It’s no secret that so many larger companies are turning to automated résumé screener software to cut down the initial pool of job applicants. So it’s understandable why you might feel to need to play games or be creative in order to get noticed.
But loading up your résumé with meaningless buzzwords — and trying to “seamlessly” incorporate them throughout your entire résumé — isn’t necessarily the best way to go about it, says Laszlo Bock, Google’s head of human resources.
[I]f you’re in a technical field, have a section where you list all your programming languages. If you’re in other professions, you may want to extract the buzzwords from the job posting and have a “skills” section (doesn’t matter what you call it) where you can park your laundry list of jargon. Don’t waste space on verbs. Just have a list. Save your compelling writing for the bullet points under each job.
Look at the job posting for the position you’re applying for and make note of specific adjectives mentioned. If they apply to you, include them.

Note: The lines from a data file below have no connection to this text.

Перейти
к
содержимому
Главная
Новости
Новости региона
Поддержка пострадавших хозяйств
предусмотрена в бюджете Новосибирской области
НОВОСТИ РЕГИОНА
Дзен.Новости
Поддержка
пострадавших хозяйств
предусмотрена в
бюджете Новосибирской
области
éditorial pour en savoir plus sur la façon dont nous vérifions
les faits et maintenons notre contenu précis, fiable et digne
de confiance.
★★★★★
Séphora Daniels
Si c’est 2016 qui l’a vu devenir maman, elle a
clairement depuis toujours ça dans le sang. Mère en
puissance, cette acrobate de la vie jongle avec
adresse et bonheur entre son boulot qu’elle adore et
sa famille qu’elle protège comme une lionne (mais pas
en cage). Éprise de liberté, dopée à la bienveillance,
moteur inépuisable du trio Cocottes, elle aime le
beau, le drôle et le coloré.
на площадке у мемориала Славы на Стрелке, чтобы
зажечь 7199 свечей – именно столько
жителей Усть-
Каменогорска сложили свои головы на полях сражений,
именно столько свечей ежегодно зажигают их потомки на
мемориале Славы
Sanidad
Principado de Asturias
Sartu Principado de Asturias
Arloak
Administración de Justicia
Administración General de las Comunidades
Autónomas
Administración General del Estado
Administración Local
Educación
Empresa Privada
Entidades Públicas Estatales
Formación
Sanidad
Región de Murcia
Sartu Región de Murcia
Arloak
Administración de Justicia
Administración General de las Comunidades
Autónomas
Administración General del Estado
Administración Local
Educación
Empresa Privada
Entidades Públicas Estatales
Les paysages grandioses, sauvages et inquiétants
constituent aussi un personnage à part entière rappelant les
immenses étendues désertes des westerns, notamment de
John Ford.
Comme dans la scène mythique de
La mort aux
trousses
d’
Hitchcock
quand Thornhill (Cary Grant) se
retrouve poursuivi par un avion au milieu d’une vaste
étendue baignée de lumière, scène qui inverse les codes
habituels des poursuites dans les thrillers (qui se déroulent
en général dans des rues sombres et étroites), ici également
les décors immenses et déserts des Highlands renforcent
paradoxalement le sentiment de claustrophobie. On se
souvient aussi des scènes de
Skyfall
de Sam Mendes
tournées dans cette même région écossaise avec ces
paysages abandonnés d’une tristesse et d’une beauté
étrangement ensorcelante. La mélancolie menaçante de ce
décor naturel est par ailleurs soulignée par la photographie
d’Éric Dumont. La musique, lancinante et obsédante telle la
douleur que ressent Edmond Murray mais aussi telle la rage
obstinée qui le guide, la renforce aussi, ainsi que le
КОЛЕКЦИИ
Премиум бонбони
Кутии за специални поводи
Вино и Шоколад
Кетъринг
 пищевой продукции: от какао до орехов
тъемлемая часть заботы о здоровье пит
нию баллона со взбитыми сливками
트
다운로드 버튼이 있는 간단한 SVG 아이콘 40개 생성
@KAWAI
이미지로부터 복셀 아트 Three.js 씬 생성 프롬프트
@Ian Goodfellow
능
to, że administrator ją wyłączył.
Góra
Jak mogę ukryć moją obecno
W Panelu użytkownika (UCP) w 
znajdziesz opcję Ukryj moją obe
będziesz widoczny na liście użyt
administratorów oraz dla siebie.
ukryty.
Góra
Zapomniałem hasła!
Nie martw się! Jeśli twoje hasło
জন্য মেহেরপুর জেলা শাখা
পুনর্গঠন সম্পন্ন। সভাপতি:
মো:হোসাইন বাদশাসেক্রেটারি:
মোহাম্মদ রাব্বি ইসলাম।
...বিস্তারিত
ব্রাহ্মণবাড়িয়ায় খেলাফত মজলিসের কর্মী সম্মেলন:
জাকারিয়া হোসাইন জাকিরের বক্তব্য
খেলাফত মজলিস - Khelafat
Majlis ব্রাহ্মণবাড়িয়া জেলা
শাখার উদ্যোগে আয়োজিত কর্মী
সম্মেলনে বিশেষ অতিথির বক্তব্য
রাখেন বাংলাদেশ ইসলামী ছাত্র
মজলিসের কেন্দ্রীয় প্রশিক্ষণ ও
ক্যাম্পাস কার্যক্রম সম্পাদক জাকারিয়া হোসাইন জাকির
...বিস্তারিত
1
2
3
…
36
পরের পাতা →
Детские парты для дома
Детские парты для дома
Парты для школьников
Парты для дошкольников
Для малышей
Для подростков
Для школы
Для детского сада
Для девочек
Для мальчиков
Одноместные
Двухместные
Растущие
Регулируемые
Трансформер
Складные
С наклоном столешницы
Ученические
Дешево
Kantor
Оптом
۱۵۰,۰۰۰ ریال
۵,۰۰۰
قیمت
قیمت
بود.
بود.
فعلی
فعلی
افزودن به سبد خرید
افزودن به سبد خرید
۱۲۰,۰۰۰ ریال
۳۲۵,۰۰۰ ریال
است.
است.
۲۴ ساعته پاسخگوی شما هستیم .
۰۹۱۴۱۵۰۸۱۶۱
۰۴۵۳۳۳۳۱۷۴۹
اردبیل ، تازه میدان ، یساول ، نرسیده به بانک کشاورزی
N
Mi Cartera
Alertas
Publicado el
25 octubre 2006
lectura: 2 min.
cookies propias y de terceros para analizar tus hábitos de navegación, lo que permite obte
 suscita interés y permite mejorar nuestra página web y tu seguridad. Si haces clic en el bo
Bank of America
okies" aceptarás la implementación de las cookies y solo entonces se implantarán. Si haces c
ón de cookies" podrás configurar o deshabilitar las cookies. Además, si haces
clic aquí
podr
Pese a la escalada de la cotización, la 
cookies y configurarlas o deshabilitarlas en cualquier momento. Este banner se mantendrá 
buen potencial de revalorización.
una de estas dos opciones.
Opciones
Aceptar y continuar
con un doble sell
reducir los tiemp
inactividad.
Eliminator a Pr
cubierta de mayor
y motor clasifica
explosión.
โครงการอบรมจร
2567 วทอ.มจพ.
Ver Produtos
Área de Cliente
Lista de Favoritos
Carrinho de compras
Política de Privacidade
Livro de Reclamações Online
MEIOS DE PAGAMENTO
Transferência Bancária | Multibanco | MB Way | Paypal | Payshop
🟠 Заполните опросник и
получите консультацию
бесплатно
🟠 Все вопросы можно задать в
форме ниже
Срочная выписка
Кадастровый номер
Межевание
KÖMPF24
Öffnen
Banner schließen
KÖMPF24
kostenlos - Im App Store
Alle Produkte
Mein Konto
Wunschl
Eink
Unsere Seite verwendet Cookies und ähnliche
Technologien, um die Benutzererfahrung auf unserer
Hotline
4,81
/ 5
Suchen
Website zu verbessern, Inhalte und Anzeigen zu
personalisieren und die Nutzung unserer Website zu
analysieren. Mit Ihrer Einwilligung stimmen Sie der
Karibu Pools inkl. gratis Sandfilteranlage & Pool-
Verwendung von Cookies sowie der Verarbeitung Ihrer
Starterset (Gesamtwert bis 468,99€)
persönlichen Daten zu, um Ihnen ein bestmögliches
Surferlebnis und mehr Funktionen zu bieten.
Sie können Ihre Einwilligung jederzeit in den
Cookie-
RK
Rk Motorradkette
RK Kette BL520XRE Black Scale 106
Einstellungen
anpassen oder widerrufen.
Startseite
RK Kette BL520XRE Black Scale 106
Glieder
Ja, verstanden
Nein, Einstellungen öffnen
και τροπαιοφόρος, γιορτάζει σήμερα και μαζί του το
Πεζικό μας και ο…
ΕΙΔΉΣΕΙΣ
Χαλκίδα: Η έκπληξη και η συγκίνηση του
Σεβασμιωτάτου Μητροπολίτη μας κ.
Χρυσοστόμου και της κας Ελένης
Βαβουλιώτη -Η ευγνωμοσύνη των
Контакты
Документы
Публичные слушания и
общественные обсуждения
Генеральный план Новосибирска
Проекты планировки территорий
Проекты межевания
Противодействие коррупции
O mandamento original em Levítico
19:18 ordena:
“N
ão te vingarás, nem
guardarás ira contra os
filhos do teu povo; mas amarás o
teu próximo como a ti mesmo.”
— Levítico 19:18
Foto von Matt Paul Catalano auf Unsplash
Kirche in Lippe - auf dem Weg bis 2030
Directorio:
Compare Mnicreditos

Jobs site ZipRecruiter analysed 3 million résumés last year and discovered there were three themes that caught the attention of not only bots, but human recruiters as well:
[W]e found that words that implied management skills (not necessarily as a manager: time management is an example of a management skill everyone needs to have), a proactive stance towards working (“responsible,” “support,” and “client;” speak to that) and problem solving skills (“data,” “analysis,” and “operation”) were the most highly rated.
That said, don’t be dishonest about what you include, and don’t have your skills section be an incomprehensible mishmash of keywords.
Your goal is to get noticed, whether by a computer program or an HR rep with an inbox full of résumés and little time, and then you can let your personality shine through in follow-up interviews.